I am only receiving the cutoff result string and a pattern recognition program is already implemented and working. In the above example, i would have result, pattern1, pattern2 and patternscombined.
EDIT:
I have found a solution working for me:
import java.util.Arrays;
public class LRS {
// return the longest common prefix of s and t
public static String lcp(String s, String t) {
int n = Math.min(s.length(), t.length());
for (int i = 0; i < n; i++) {
if (s.charAt(i) != t.charAt(i))
return s.substring(0, i);
}
return s.substring(0, n);
}
// return the longest repeated string in s
public static String lrs(String s) {
// form the N suffixes
int N = s.length();
String[] suffixes = new String[N];
for (int i = 0; i < N; i++) {
suffixes[i] = s.substring(i, N);
}
// sort them
Arrays.sort(suffixes);
// find longest repeated substring by comparing adjacent sorted suffixes
String lrs = "";
for (int i = 0; i < N - 1; i++) {
String x = lcp(suffixes[i], suffixes[i + 1]);
if (x.length() > lrs.length())
lrs = x;
}
return lrs;
}
public static int startingRepeats(final String haystack, final String needle)
{
String s = haystack;
final int len = needle.length();
if(len == 0){
return 0;
}
int count = 0;
while (s.startsWith(needle)) {
count++;
s = s.substring(len);
}
return count;
}
public static String lrscutoff(String s){
String lrs = s;
int length = s.length();
for (int i = length; i > 0; i--) {
String x = lrs(s.substring(0, i));
if (startingRepeats(s, x) < 10 &&
startingRepeats(s, x) > startingRepeats(s, lrs)){
lrs = x;
}
}
return lrs;
}
// read in text, replacing all consecutive whitespace with a single space
// then compute longest repeated substring
public static void main(String[] args) {
long time = System.nanoTime();
long timemilis = System.currentTimeMillis();
String s = "12341234567891234123456789123412345";
String repeat = s;
while(repeat.length() > 0){
System.out.println("-------------------------");
String repeat2 = lrscutoff(repeat);
System.out.println("'" + repeat + "'");
int count = startingRepeats(repeat, repeat2);
String rest = repeat.substring(count*repeat2.length());
System.out.println("predicted: (rest ='" + rest + "')" );
while(count > 0){
System.out.print("'" + repeat2 + "' + ");
count--;
}
if(repeat.equals(repeat2)){
System.out.println("''");
break;
}
if(rest!="" && repeat2.contains(rest)){
System.out.println("'" + repeat2 + "'");
}else{
System.out.println("'" + rest + "'");
}
repeat = repeat2;
}
System.out.println("Time: (nano+millis):");
System.out.println(System.nanoTime()-time);
System.out.println(System.currentTimeMillis()-timemilis);
}
}
If your predict String is always piped(|) the numbers then you can easily split them using pipe and then keep track of the counts on a HashMap. For example
1234 = 2
1344 = 1
4411 = 5
But if not, then you have to modify the Longest Repeated Substring algorithm. As you need to have all repeated substrings so keep track of all instead of only the Longest one. Also, you have to put a checking for minimum length of substring along with overlapping substring. By searching google you'll find lot of reference of this algorithm.
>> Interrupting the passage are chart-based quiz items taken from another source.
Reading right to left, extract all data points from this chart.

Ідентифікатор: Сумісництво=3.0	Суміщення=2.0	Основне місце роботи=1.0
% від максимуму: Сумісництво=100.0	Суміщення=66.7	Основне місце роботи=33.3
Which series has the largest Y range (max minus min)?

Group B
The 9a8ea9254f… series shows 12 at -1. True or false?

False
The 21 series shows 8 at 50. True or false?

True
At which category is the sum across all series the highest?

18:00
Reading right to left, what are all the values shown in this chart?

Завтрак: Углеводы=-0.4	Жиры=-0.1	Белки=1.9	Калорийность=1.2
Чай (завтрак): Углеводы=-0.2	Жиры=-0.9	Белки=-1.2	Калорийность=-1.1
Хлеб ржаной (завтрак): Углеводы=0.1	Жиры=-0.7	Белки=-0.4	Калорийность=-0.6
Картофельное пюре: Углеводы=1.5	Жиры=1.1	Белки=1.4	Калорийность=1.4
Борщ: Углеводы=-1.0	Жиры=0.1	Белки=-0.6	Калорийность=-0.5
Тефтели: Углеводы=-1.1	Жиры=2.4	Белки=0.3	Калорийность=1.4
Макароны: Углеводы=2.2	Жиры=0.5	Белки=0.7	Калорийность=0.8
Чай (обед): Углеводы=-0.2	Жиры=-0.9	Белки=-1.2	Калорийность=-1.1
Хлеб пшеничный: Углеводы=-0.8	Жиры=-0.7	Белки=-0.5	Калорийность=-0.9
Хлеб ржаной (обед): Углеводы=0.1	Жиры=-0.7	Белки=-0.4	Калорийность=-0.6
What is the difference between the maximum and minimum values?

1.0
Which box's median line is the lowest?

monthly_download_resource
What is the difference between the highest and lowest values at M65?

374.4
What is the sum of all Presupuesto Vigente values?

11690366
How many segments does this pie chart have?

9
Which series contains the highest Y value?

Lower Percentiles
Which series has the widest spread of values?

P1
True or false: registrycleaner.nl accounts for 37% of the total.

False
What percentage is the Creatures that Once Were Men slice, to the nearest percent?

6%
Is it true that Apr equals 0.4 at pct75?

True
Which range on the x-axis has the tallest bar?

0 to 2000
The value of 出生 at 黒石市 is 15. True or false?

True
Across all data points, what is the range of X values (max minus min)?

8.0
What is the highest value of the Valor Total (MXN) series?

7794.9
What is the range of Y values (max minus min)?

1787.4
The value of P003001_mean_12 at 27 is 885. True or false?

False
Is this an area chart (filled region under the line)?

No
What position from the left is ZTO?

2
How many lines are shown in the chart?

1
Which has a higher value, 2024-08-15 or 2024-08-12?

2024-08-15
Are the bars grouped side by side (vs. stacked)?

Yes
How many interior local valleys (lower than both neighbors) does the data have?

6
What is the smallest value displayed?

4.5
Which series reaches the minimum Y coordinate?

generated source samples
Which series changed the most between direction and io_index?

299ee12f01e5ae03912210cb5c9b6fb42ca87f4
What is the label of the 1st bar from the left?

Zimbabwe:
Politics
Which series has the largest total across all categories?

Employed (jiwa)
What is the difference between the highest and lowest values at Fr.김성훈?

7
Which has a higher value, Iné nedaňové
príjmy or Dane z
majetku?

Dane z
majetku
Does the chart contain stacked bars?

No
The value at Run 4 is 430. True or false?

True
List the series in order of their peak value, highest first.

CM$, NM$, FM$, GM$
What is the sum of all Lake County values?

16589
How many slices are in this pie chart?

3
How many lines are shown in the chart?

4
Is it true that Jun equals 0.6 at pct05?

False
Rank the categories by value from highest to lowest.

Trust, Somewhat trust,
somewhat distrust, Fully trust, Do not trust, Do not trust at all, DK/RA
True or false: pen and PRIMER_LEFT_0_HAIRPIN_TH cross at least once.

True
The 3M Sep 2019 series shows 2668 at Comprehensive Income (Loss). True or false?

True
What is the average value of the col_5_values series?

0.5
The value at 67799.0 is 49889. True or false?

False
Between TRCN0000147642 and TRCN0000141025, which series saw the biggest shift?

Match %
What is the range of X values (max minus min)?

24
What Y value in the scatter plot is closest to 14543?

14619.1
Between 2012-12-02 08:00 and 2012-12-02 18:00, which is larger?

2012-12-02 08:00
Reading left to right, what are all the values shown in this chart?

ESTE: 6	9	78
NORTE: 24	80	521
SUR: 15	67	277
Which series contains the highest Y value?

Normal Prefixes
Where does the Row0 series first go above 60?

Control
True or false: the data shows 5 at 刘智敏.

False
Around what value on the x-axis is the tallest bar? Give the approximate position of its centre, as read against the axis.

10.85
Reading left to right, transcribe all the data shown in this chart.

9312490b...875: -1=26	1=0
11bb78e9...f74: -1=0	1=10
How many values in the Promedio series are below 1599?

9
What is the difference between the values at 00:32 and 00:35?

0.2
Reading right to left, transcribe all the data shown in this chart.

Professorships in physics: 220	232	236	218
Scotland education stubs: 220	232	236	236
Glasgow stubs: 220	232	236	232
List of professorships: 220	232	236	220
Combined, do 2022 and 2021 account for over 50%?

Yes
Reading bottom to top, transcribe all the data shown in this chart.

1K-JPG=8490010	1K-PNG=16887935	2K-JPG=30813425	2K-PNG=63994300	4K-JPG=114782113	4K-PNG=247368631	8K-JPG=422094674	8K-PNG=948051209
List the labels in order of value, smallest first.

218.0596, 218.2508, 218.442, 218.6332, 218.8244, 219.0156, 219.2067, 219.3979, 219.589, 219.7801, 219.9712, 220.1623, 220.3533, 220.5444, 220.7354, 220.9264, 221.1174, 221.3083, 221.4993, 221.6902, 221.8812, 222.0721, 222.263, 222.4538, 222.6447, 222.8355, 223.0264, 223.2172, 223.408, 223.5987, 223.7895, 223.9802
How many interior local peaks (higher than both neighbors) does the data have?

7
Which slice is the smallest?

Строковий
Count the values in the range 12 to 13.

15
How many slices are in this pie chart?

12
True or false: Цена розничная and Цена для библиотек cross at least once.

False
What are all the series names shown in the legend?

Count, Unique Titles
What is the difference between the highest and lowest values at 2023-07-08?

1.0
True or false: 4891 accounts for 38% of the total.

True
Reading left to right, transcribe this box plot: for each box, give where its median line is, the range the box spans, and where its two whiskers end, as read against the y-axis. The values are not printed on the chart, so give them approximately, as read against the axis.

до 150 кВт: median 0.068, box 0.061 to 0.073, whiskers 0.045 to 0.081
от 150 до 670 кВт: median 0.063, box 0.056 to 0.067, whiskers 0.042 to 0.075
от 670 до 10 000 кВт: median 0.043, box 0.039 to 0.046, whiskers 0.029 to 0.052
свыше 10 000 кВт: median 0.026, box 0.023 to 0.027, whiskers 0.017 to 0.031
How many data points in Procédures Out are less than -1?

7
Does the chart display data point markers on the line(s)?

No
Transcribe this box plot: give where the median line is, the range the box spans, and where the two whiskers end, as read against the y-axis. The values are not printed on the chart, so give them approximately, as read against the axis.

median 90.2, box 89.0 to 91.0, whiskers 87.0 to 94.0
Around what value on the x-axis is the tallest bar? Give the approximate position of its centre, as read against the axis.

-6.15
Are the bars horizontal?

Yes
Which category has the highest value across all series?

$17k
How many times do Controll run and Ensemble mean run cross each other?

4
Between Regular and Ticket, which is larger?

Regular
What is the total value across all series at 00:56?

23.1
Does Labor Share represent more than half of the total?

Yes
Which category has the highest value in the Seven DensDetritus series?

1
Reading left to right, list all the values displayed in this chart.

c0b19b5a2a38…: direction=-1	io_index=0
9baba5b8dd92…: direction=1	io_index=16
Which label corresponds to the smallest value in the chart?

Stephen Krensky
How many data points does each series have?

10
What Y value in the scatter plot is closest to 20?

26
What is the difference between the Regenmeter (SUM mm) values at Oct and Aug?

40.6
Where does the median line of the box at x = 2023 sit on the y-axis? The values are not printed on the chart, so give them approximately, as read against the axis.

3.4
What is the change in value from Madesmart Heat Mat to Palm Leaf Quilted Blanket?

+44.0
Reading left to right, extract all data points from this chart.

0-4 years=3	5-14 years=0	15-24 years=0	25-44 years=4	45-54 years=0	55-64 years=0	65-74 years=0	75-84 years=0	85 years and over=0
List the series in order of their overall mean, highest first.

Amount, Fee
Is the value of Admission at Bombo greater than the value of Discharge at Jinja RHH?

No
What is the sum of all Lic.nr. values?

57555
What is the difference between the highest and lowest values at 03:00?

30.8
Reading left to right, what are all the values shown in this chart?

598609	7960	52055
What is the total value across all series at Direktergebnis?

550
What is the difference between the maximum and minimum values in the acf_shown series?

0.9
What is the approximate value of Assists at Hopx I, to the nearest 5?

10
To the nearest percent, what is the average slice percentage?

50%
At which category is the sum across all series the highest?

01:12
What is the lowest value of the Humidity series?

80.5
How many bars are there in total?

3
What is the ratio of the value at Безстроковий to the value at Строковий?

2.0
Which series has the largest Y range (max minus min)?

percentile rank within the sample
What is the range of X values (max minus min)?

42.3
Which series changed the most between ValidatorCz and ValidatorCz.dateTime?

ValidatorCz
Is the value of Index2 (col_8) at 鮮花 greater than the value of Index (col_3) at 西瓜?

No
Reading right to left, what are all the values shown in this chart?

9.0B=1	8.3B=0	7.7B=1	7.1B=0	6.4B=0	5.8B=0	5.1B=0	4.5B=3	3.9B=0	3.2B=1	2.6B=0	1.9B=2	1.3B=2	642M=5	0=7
You seem to need something like an n-gram language model, which is a statistical model that is based on counts of co-occurring events. If you are given some training data, you can derive the probabilities from counts of seen patterns. If not, you can try to specify them manually, but this can get tricky. Once you have such a language model (where the digit patterns correspond to words), you can always predict the next word by picking one with the highest probability given some previous words ("history").